▶ **Exercise data**:
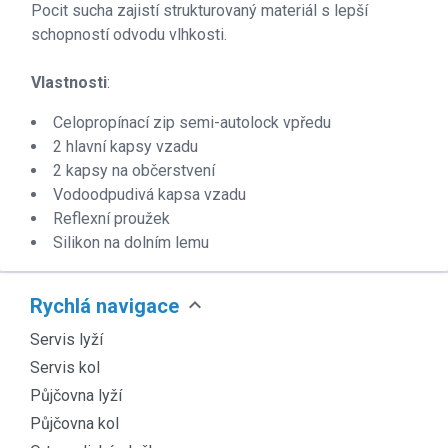
Pocit sucha zajistí strukturovaný materiál s lepší
schopností odvodu vlhkosti.
Vlastnosti
:
Celopropínací zip semi-autolock vpředu
2 hlavní kapsy vzadu
2 kapsy na občerstvení
Vodoodpudivá kapsa vzadu
Reflexní proužek
Silikon na dolním lemu
expand_more
Rychlá navigace
Servis lyží
Servis kol
Půjčovna lyží
Půjčovna kol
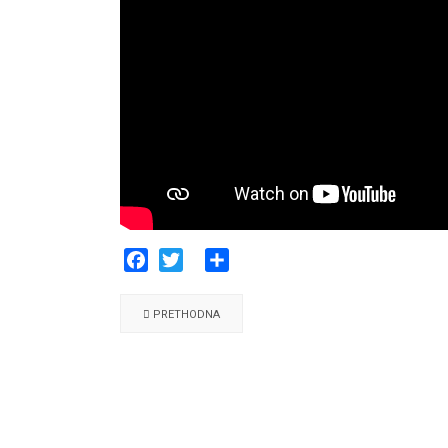
Facebook
Twitter
Share
PRETHODNA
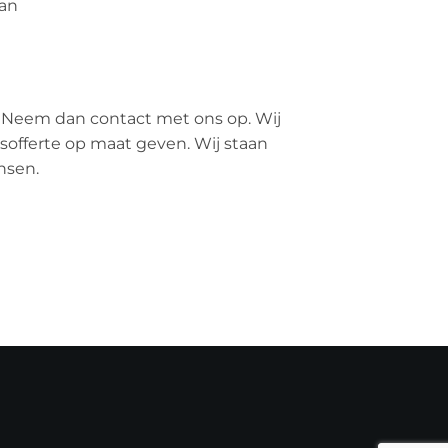
an
 Neem dan contact met ons op. Wij
jsofferte op maat geven. Wij staan
nsen.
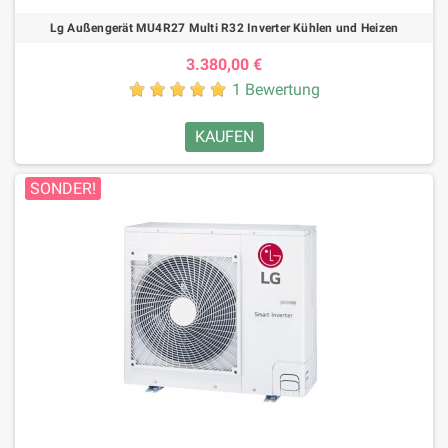
Lg Außengerät MU4R27 Multi R32 Inverter Kühlen und Heizen
3.380,00 €
1 Bewertung
KAUFEN
SONDER!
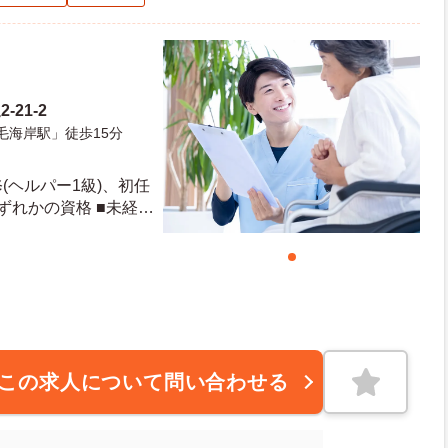
21-2
毛海岸駅」徒歩15分
(ヘルパー1級)、初任
ずれかの資格 ■未経験
この求人について問い合わせる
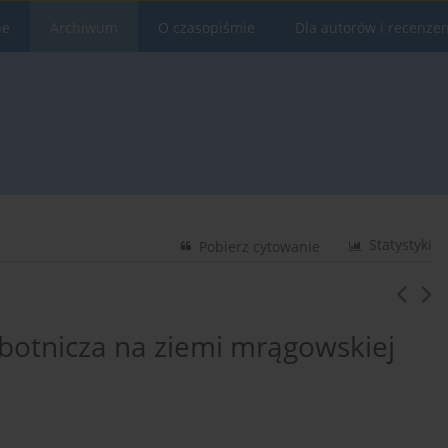
ne
Archiwum
O czasopiśmie
Dla autorów i recenze
Statystyki
Pobierz cytowanie
botnicza na ziemi mrągowskiej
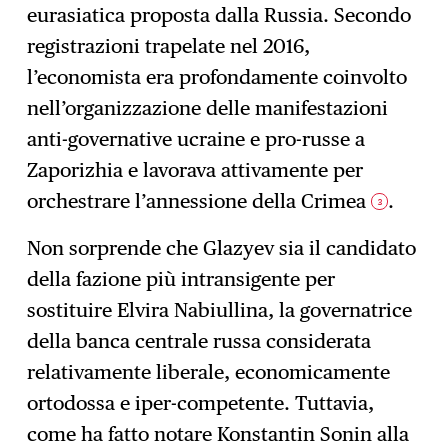
eurasiatica proposta dalla Russia. Secondo
registrazioni trapelate nel 2016,
l’economista era profondamente coinvolto
nell’organizzazione delle manifestazioni
anti-governative ucraine e pro-russe a
Zaporizhia e lavorava attivamente per
orchestrare l’annessione della Crimea
.
3
Non sorprende che Glazyev sia il candidato
della fazione più intransigente per
sostituire Elvira Nabiullina, la governatrice
della banca centrale russa considerata
relativamente liberale, economicamente
ortodossa e iper-competente. Tuttavia,
come ha fatto notare Konstantin Sonin alla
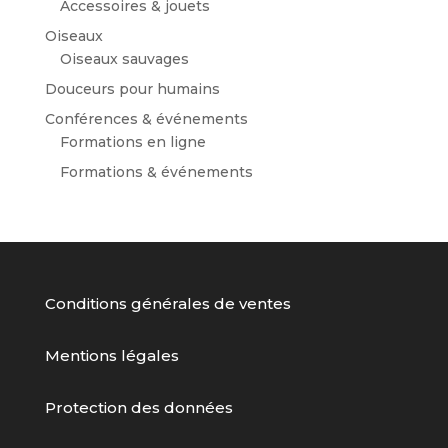
Accessoires & jouets
Oiseaux
Oiseaux sauvages
Douceurs pour humains
Conférences & événements
Formations en ligne
Formations & événements
Conditions générales de ventes
Mentions légales
Protection des données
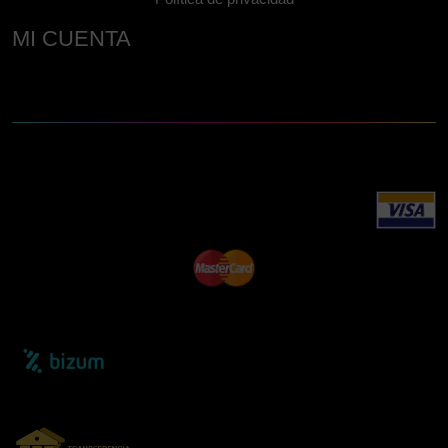
MI CUENTA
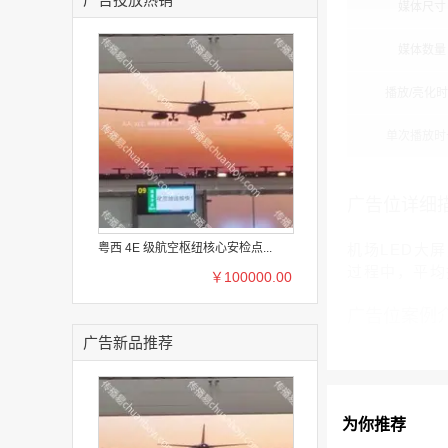
媒体尺寸
媒体数量
播放/亮化
单次播放时
广告位详细
粤西 4E 级航空枢纽核心安检点...
机场LED大
过程中，平均
￥100000.00
广告位案例
广告新品推荐
为你推荐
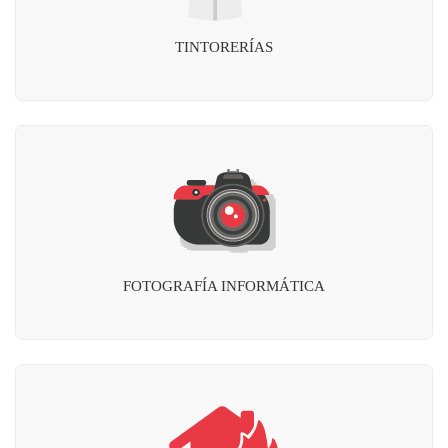
TINTORERÍAS
FOTOGRAFÍA INFORMÁTICA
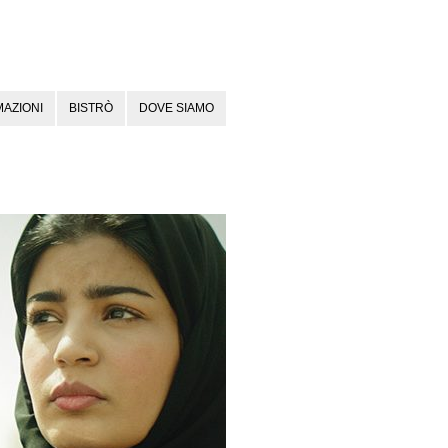
AZIONI
BISTRÒ
DOVE SIAMO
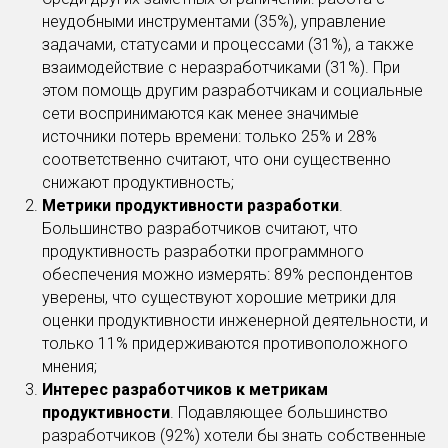
неудобными инструментами (35%), управление
задачами, статусами и процессами (31%), а также
взаимодействие с неразработчиками (31%). При
этом помощь другим разработчикам и социальные
сети воспринимаются как менее значимые
источники потерь времени: только 25% и 28%
соответственно считают, что они существенно
снижают продуктивность;
Метрики продуктивности разработки
.
Большинство разработчиков считают, что
продуктивность разработки программного
обеспечения можно измерять: 89% респондентов
уверены, что существуют хорошие метрики для
оценки продуктивности инженерной деятельности, и
только 11% придерживаются противоположного
мнения;
Интерес разработчиков к метрикам
продуктивности
. Подавляющее большинство
разработчиков (92%) хотели бы знать собственные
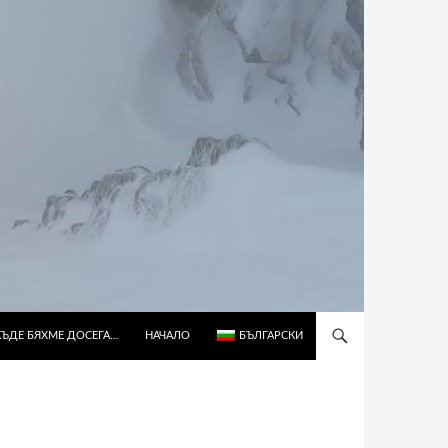
КЪДЕ БЯХМЕ ДОСЕГА…
НАЧАЛО
БЪЛГАРСКИ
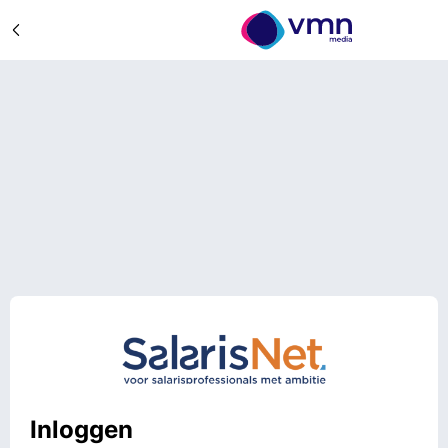
Inloggen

▶ **What this task involves**: Work from the entries above. Set down exactly and only the lines from the line with "schopností odvodu vlhkosti." to the line with "Neem dan contact met ons op. Wij", both included, and leave the pictures out.

▶ **Solution for this problem**:
schopností odvodu vlhkosti.
Vlastnosti
:
Celopropínací zip semi-autolock vpředu
2 hlavní kapsy vzadu
2 kapsy na občerstvení
Vodoodpudivá kapsa vzadu
Reflexní proužek
Silikon na dolním lemu
expand_more
Rychlá navigace
Servis lyží
Servis kol
Půjčovna lyží
Půjčovna kol
Facebook
Twitter
Share
PRETHODNA
an
 Neem dan contact met ons op. Wij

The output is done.